The researchers included Stanford University's Lawrence Steinman, MD, and Shalina Ousman, PhD. Steinman is a professor in Stanford's neurology and neurosciences department, where Ousman also works.
With colleagues from various other institutions, Steinman and Ousman studied CRYAB, which is found in the eye's lens.
Previous research has shown that when MS develops, CRYAB turns up in the brain. That's a problem -- but it also inspired an intriguing solution that may help tame MS.
In MS, the body's immune system attacks myelin, the fatty sheath that insulates nerves. As a result, nerves can't communicate as well as they normally would.
The new study focuses on mice with a brain condition similar to MS. Some of the mice were genetically unable to make CRYAB.
The scientists injected human CRYAB into those mice. That eased the mice's symptoms and even reversed paralysis caused by their disease.
How It Works
In their study, the scientists argue that when CRYAB first appears in the brain, it's a troublemaker.
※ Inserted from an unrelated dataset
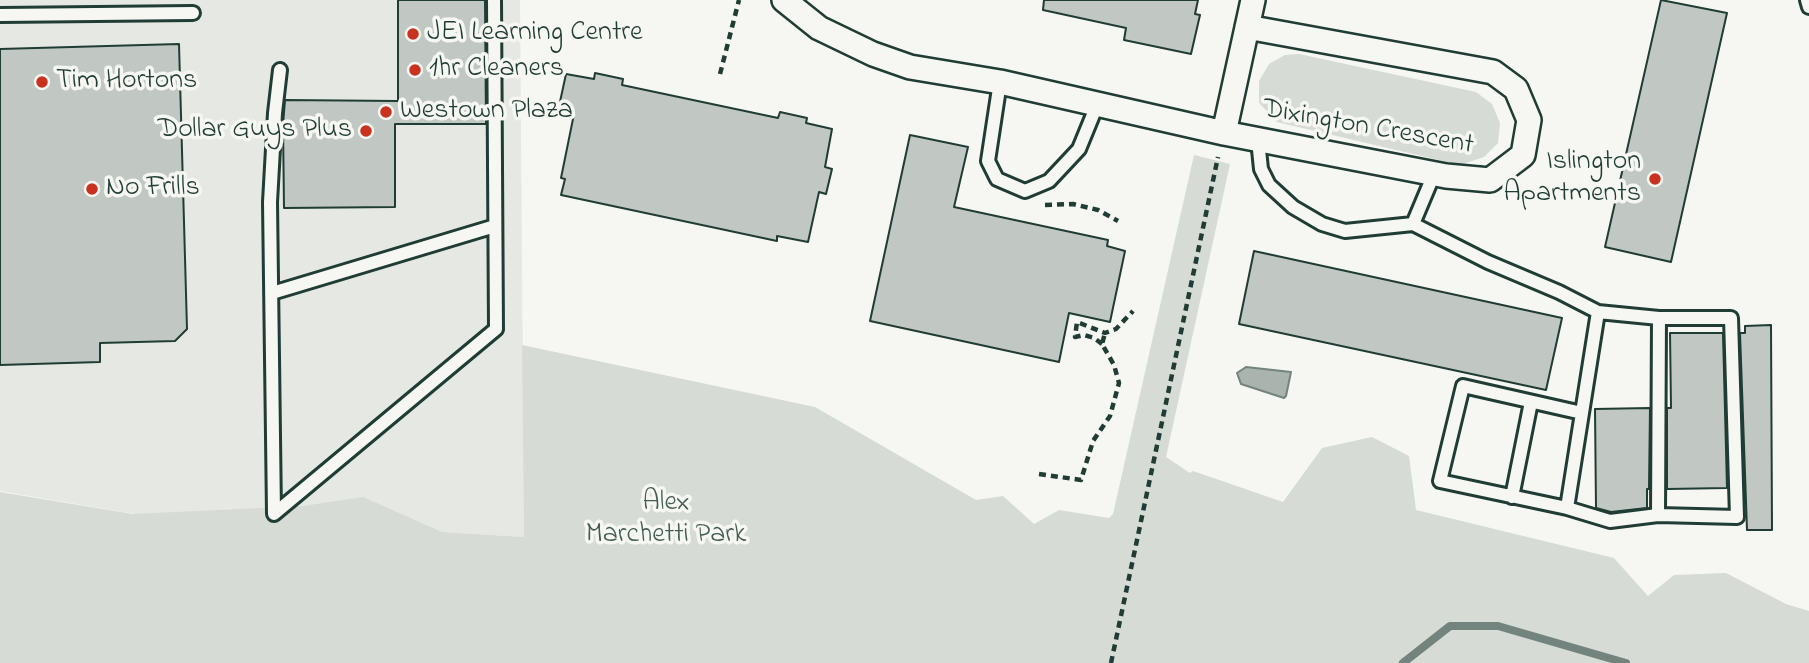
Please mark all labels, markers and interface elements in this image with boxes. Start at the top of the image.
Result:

"For some reason, the protein [CRYAB] gets turned on in the brain where it's not expected to be," Steinman says in a Stanford news release.
Because CRYAB isn't expected in the brain, the immune system attacks it. That spurs a cascade of inflammatory chemicals, making matters worse.
But adding more CRYAB to the brain has the opposite effect. Additional CRYAB calms brain inflammation, according to the researchers.
"Remarkably, addition of that very same stress protein, akin to restoring the brakes that were failing, returns control," they write, calling CRYAB a "critical tipping point" in the development of MS.
The study appears in the advance online edition of the journal Nature.